Second Circuit Sends Starbucks Tips Dispute to New York Court with Questions
The Second Circuit Court of Appeals has certified to the New York Court of
Appeals questions arising under state employment law in a dispute over the
distribution of tips in Starbucks stores. Barenboim v. Starbucks Corp., No.
10-4912; Winans v. Starbucks Corp., No. 11-3199 (2d Cir., questions certified
October 23, 2012).
A federal district court determined that Starbucks properly distributed pooled tips to shift supervisors and that Starbucks was not required to include assistant store managers in its tip pools. The appellants in the consolidated appeals are a putative class of baristas who allege that shift supervisors are “agents” under New York Labor Law § 196-d and ineligible to share tips, and a putative class of assistant store managers who claim they are entitled to share in the tip pools because they perform the same tasks as baristas and have only limited management authority.
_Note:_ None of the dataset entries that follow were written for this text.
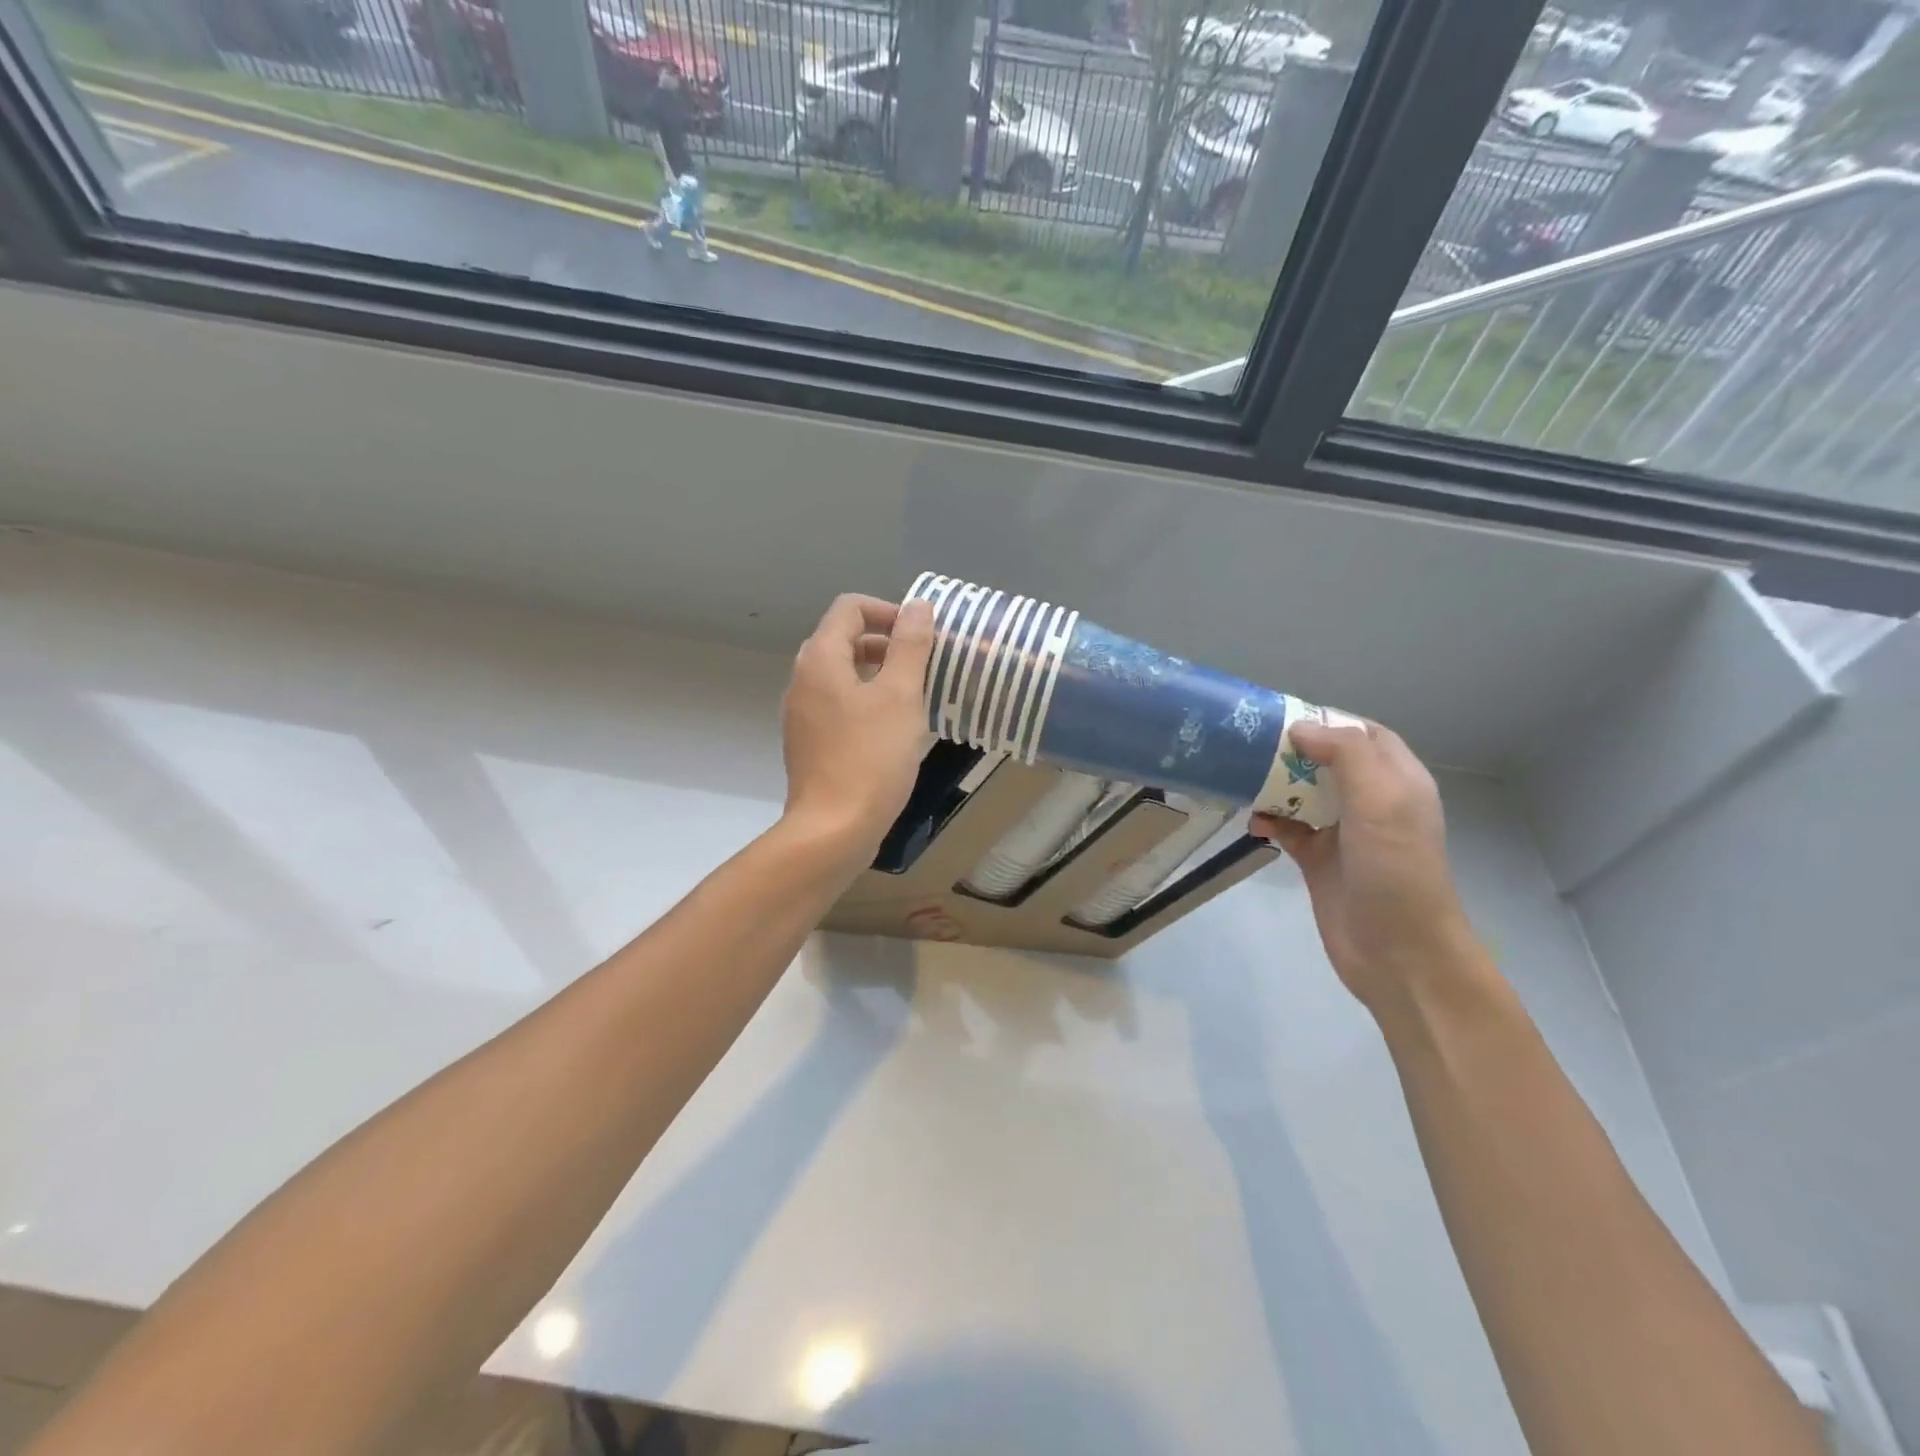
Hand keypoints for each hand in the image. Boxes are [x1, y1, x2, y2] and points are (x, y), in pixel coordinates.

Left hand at [780, 594, 934, 860]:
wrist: (833, 830)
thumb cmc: (871, 757)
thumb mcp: (900, 696)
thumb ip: (910, 646)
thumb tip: (918, 605)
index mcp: (821, 659)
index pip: (850, 608)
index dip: (888, 611)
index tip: (922, 636)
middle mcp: (803, 679)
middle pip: (844, 640)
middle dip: (886, 644)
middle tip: (924, 666)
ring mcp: (803, 714)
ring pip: (842, 676)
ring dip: (879, 675)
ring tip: (915, 697)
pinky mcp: (810, 743)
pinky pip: (839, 706)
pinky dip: (866, 703)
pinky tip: (894, 730)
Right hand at [1251, 720, 1478, 1012]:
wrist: (1397, 952)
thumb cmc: (1395, 868)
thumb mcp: (1381, 800)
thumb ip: (1345, 754)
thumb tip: (1299, 728)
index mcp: (1396, 781)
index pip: (1363, 735)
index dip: (1328, 721)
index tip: (1283, 716)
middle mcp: (1371, 801)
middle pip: (1326, 761)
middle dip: (1292, 750)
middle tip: (1250, 743)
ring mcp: (1343, 832)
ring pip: (1302, 793)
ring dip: (1274, 785)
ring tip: (1241, 777)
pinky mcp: (1317, 859)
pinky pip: (1287, 828)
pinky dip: (1268, 821)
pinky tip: (1252, 822)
The plaintiffs in both cases sought review before the Second Circuit of the
lower court’s decision granting Starbucks’ motions for summary judgment.
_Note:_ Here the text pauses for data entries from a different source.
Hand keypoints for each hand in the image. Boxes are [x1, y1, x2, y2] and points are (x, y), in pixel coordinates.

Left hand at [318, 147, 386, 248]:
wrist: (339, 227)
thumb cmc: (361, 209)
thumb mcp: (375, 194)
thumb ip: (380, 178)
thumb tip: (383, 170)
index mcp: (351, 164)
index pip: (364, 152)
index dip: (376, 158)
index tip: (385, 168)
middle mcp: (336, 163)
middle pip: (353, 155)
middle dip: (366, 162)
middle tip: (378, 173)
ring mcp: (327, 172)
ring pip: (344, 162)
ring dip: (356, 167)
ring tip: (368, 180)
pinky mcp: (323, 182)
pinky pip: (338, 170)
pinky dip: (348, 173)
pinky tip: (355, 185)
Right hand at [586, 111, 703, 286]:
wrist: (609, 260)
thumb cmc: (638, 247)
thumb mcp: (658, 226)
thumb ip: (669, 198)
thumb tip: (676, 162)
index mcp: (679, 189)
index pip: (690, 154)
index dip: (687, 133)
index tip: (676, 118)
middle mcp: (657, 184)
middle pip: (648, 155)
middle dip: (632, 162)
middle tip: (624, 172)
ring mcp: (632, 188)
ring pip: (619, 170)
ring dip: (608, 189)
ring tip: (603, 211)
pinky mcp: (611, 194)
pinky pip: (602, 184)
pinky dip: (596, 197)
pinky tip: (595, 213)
According to the appeals court, the plaintiffs have raised novel questions
under New York law; thus, the court deferred decision and certified the
following questions to the New York Court of Appeals:
What factors determine whether an employee is an “agent” of his
employer under state law and thus ineligible to receive distributions
from an employer-mandated tip pool? Is the degree of supervisory
or managerial authority exercised by an employee relevant to
whether the employee is a “manager or supervisor” and thus an
employer’s “agent”? If an employee with supervisory or managerial
authority renders services that generate gratuities contributed to a
tip pool, does New York law preclude that employee from sharing
the pool? To the extent that “employer or his agent” is ambiguous
under the statute, does the Department of Labor’s New York State
Hospitality Wage Order reasonably interpret the statute and govern
this dispute? If so, does the order apply retroactively?
Does New York labor law permit an employer to exclude an otherwise
eligible tip-earning employee from receiving distributions from
an employer-mandated tip pool?
The Second Circuit invites New York’s high court to expand these inquiries “to
address any further pertinent question of New York law as it might pertain to
the particular circumstances presented in these appeals.”